__Stored rows__:

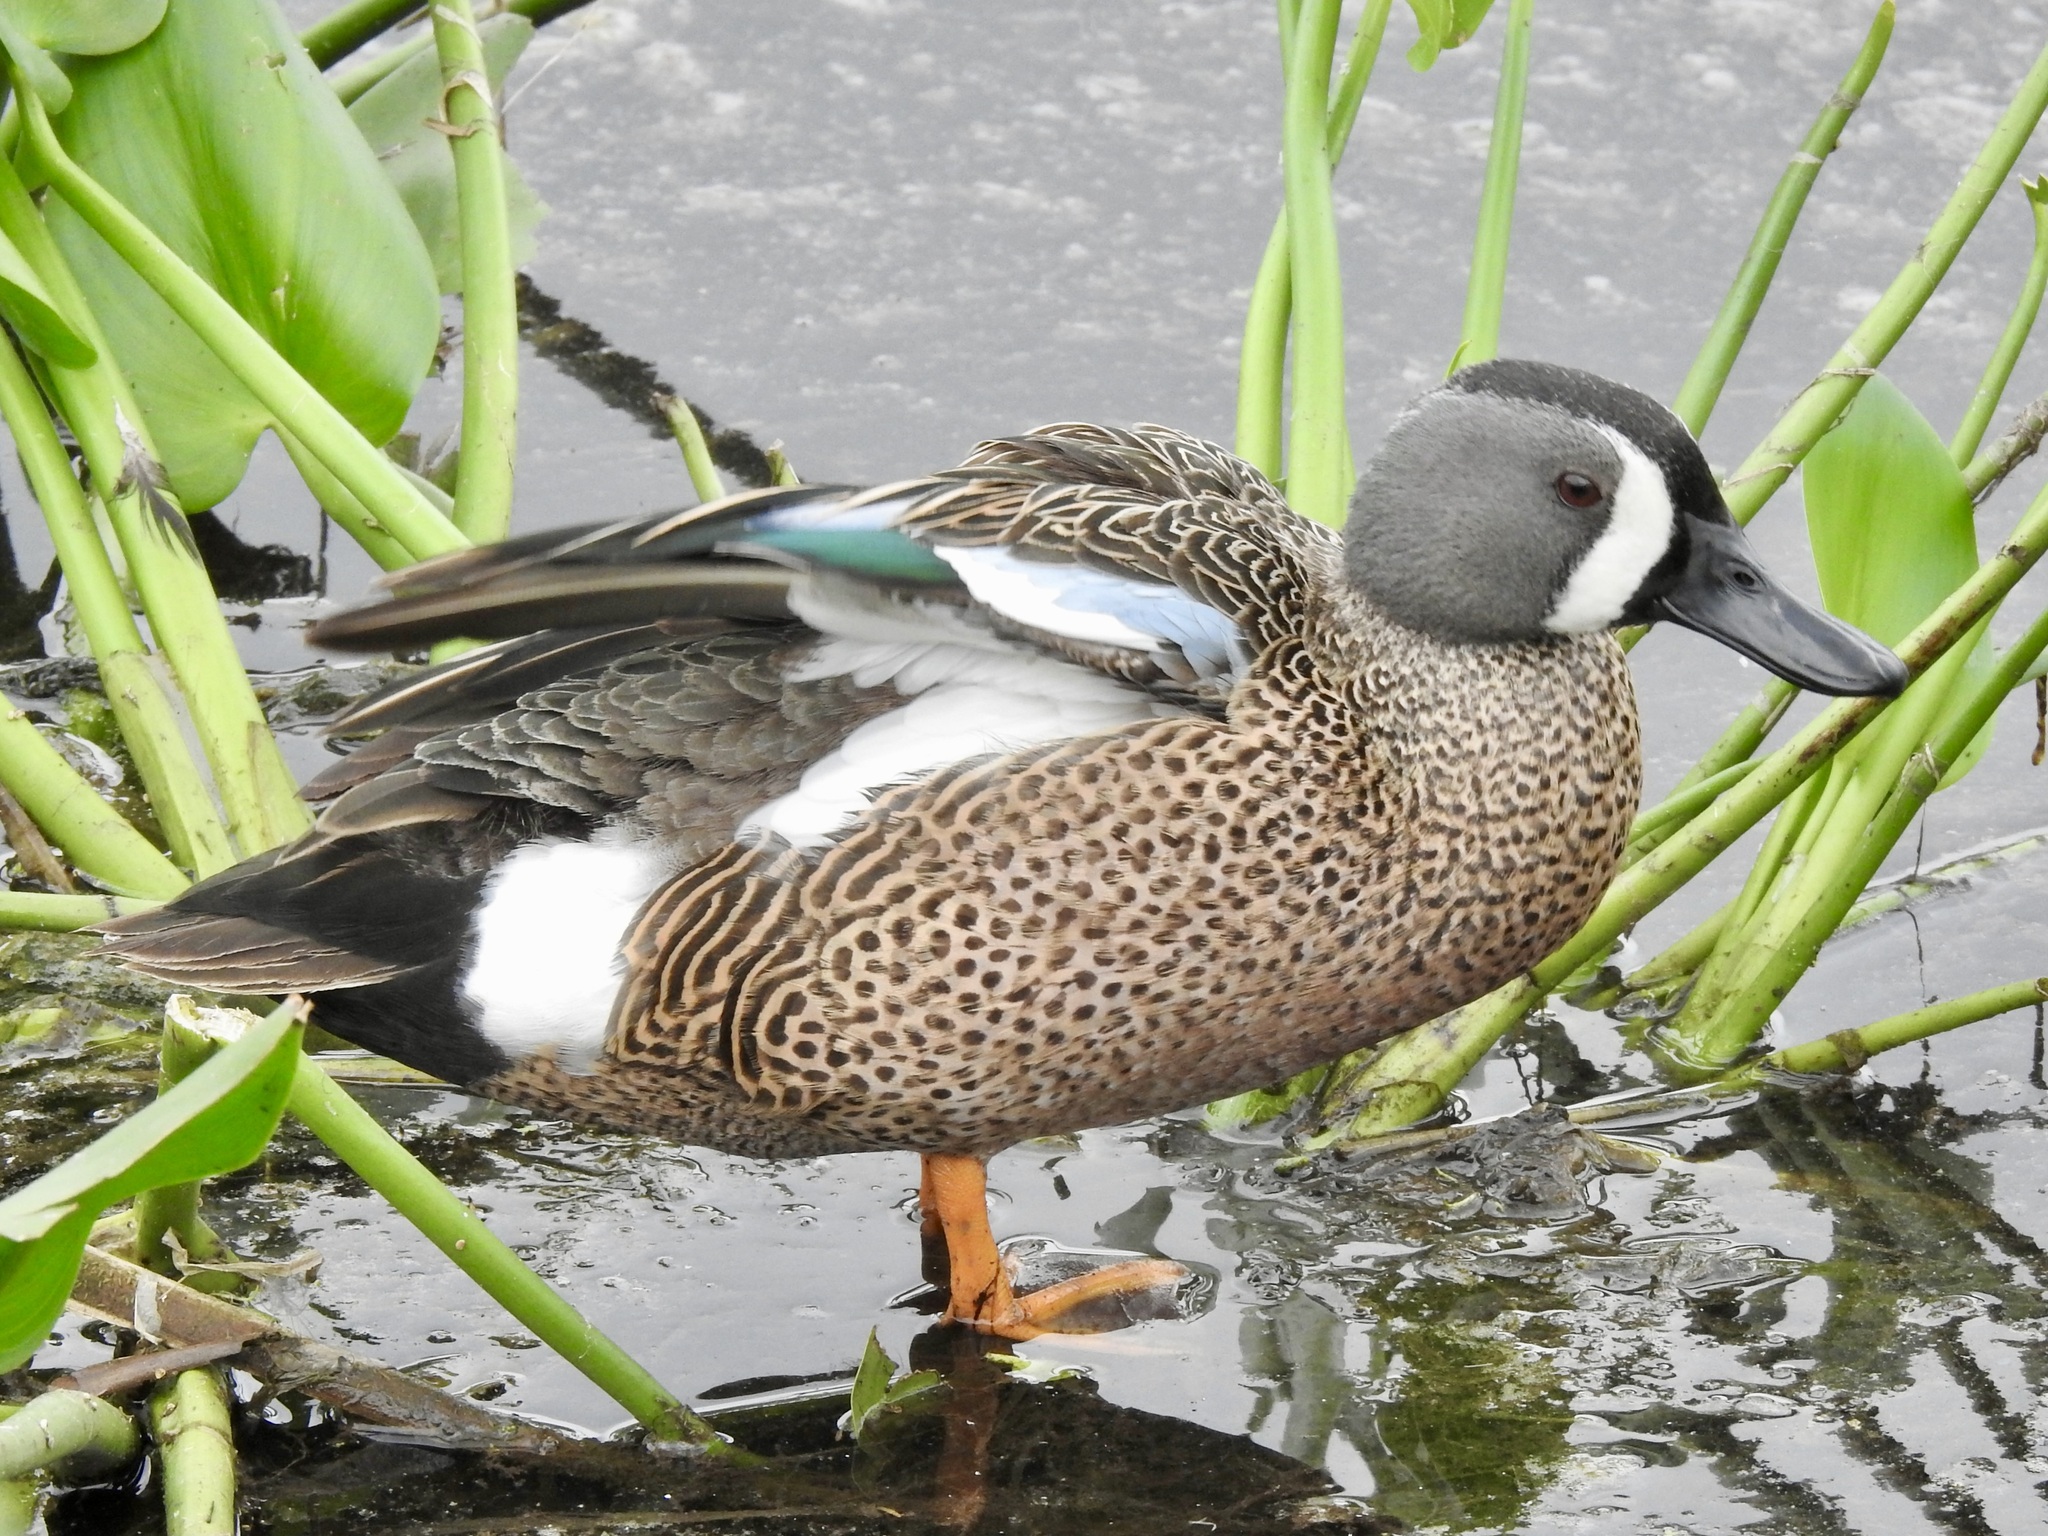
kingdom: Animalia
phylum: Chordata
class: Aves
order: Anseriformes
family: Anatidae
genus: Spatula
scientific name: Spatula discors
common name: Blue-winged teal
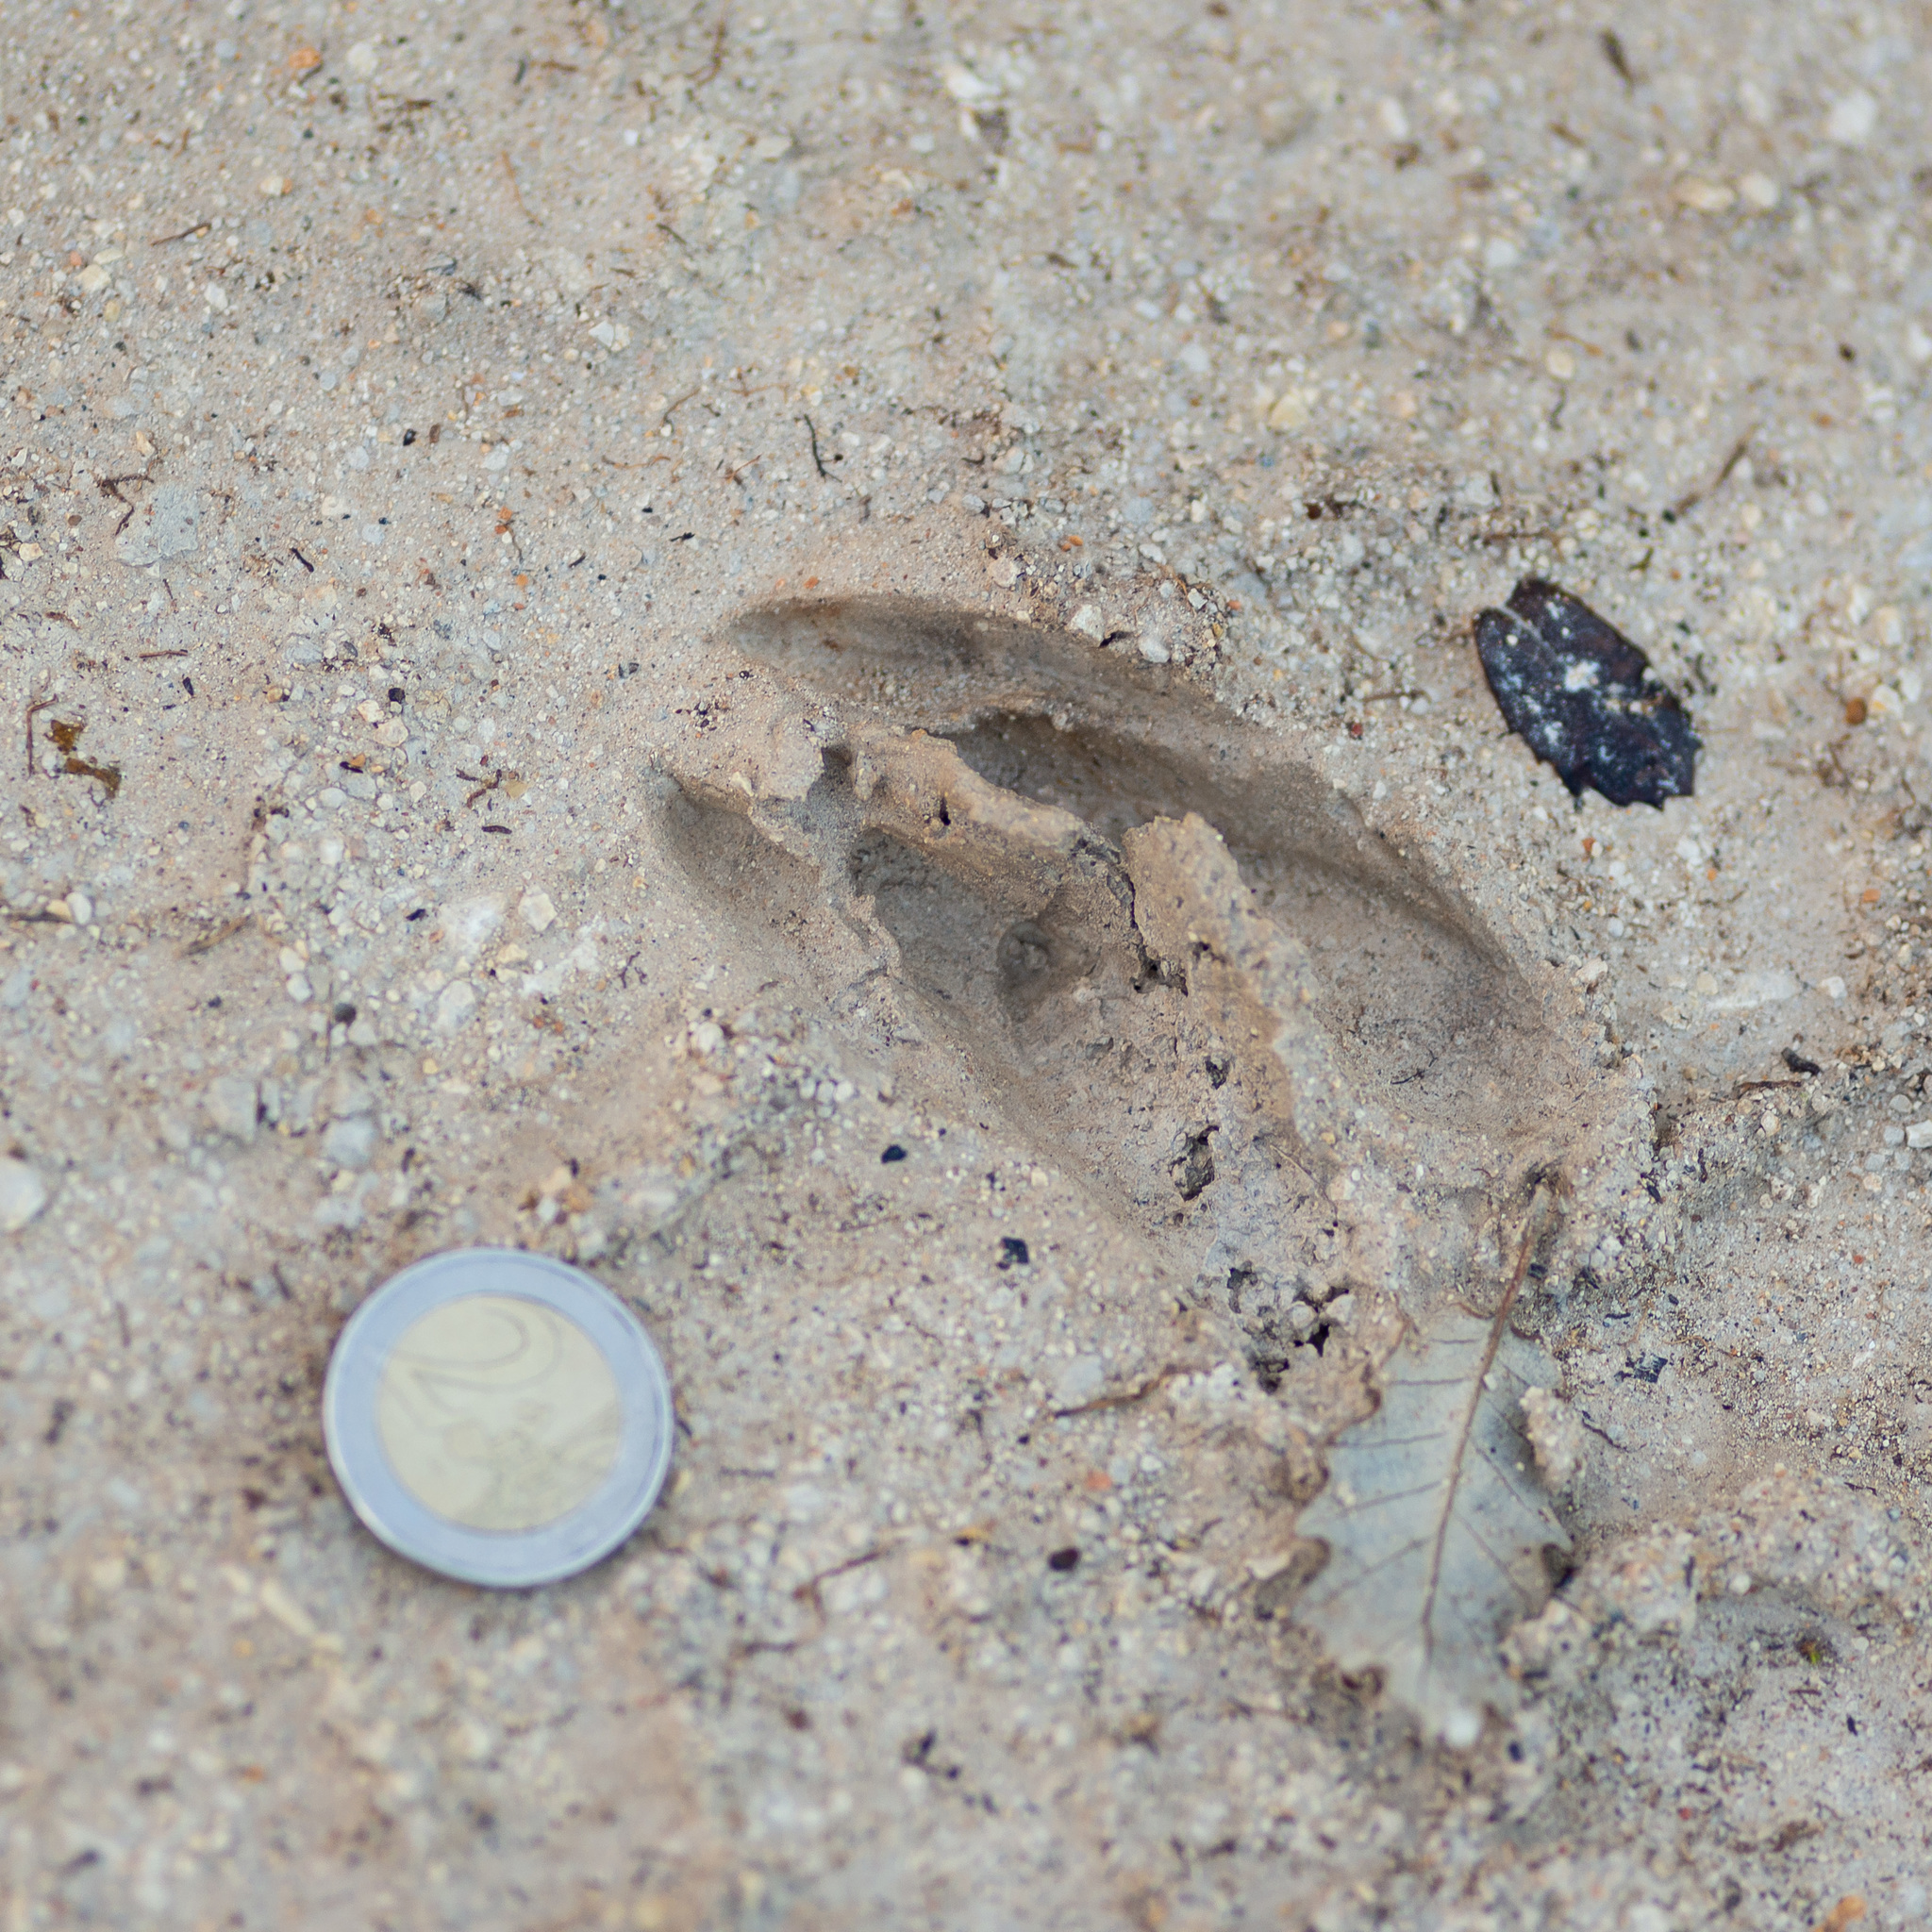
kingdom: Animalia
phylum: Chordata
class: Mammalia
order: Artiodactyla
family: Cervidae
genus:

__Short task__:
Please give the lines of this listing as a numbered list, leaving out blank lines and the pictures.

__Result of the exercise__:
1. kingdom: Animalia
2. phylum: Chordata
3. class: Aves
4. order: Anseriformes
5. family: Anatidae
6. genus: Spatula
7. scientific name: Spatula discors
8. common name: Blue-winged teal
9. kingdom: Animalia
10. phylum: Chordata
11. class: Mammalia
12. order: Artiodactyla
13. family: Cervidae
14. genus:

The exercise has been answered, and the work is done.